John Kasich's Economic Plan Hinges on Growth in Business

The former House Budget Committee chairman helped produce the nation's last balanced federal budget.

He’s In: John Kasich Launches 2016 Bid

Ohio Governor John Kasich's prescription for torpid economic growth and wages focuses on increasing business investment and lowering taxes.

Kasich, the two-term Republican governor who announced his presidential bid Tuesday, also wants to return U.S. corporate profits from overseas in what he has said would be “the biggest stimulus program we could have.”

“What I'm going to focus on is the business investment,” Kasich said in a July 8 interview in South Carolina. “This is the single biggest thing, in my judgment, that would help us to overcome wage stagnation.”

Kasich, 63, hasn't produced a detailed plan and declined to name the economists with whom he consults or who would advise him. He mentioned previously speaking with Larry Kudlow of CNBC, however, and Heritage Foundation visiting fellow Stephen Moore came to Ohio on May 19 to testify on behalf of Kasich's plan to lower income-tax rates by raising levies on sales and other consumption.

A former member of Congress who as chairman of the House Budget Committee at the end of the 1990s helped produce the nation's last balanced federal budget, Kasich has talked in general terms of policies he would pursue. They start with moving back toward a balanced budget. He said that would give businesses confidence to invest.

Ohio Governor John Kasich speaks at the National Review Institute 2015 Ideas Summit in Washington on May 1, 2015.
Ohio Governor John Kasich speaks at the National Review Institute 2015 Ideas Summit in Washington on May 1, 2015.
Photographer: Andrew Harrer/Bloomberg

Kasich said he would change expensing and depreciation to spur spending on factories and equipment. He said that will help workers be more productive and improve wages. He also has said he'll have a plan to repatriate U.S. profits.

“We should be growing so much faster than this, which is what creates the jobs,” Kasich said during a July 8 speech in Bluffton, South Carolina. “If you don't have economic growth, nothing else works.”

Wages still haven't fully recovered from the greatest economic downturn since the Great Depression. Median U.S. household income increased to $55,192 in May, yet still remained $1,265 below the December 2007 mark at the beginning of the recession, according to inflation-adjusted estimates by Sentier Research in Annapolis, Maryland.

Nonresidential business fixed investment has increased just 8.05 percent in the seven years since it peaked in the first quarter of 2008. That compares with an increase of 19.45 percent at this point in the last recovery, according to Tim Quinlan, an economist with Wells Fargo Securities in Charlotte, North Carolina.

Kasich talks often about the need for a lower income tax and even vowed to eliminate Ohio's when he ran for governor in 2010. Kasich cut taxes in his last two budgets with the ultimate goal of phasing out the state income tax, a goal he has not yet reached.

He previously has said he favors reducing the corporate tax rate and has spoken with Steve Forbes, the publisher and a former Republican presidential candidate, about his flat tax plan.

Ohio has recovered all the private jobs it lost from the recession and ranks 12th among states in economic health from the fourth quarter of 2010, before Kasich took office, through the same period last year, according to the Bloomberg Economic Evaluation of States.

“He has an impressive fiscal and economic record, and that's the case for Kasich,” said Moore, who helped start the Committee to Unleash Prosperity this year with Kudlow, Forbes, and economist Arthur Laffer. “He can say, 'If I can turn around Ohio, I can turn around America.'”

While other Republican candidates are also discussing economic growth and lower taxes, Kasich is the only one emphasizing increased business investment, said Douglas Holtz-Eakin, an economist who has advised Republican candidates and now serves as president of the “center-right” American Action Forum policy institute in Washington.

Holtz-Eakin said such investment is one of the quickest ways to stimulate growth, and the lack of company spending compared with other recoveries has been a hindrance.

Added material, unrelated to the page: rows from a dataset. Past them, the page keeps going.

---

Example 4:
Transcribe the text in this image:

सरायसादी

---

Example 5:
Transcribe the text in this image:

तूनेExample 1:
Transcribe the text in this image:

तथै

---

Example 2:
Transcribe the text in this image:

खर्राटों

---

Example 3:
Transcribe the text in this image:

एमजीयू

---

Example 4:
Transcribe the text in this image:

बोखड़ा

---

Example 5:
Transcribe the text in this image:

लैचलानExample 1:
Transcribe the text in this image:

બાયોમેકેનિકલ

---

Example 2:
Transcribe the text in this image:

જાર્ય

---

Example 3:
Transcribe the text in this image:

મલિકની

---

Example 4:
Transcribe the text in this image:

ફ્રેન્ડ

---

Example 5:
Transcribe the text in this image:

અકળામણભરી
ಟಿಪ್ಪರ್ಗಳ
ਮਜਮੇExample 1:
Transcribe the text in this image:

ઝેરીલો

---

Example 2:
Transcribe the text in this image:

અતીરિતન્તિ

“He's got the diagnosis right,” Holtz-Eakin said.

For economic conservatives, Moore said, one “Achilles-heel issue” for Kasich is his decision to expand Medicaid under President Barack Obama's health-care overhaul, which many fiscal conservatives oppose.

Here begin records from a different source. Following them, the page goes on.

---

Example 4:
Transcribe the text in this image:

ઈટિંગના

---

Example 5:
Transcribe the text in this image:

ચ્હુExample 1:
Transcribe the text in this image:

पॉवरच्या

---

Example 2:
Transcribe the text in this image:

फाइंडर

An economist who once headed the Club for Growth, an organization that is dogmatic about cutting taxes and the size of government, Moore said he's not satisfied by the explanation Kasich has offered for cooperating with the president's health care program.

“He's got to come up with an answer that is better than, 'I like poor people, I want to help poor people,'” said Moore,. “That's not an answer that conservatives are very persuaded by.”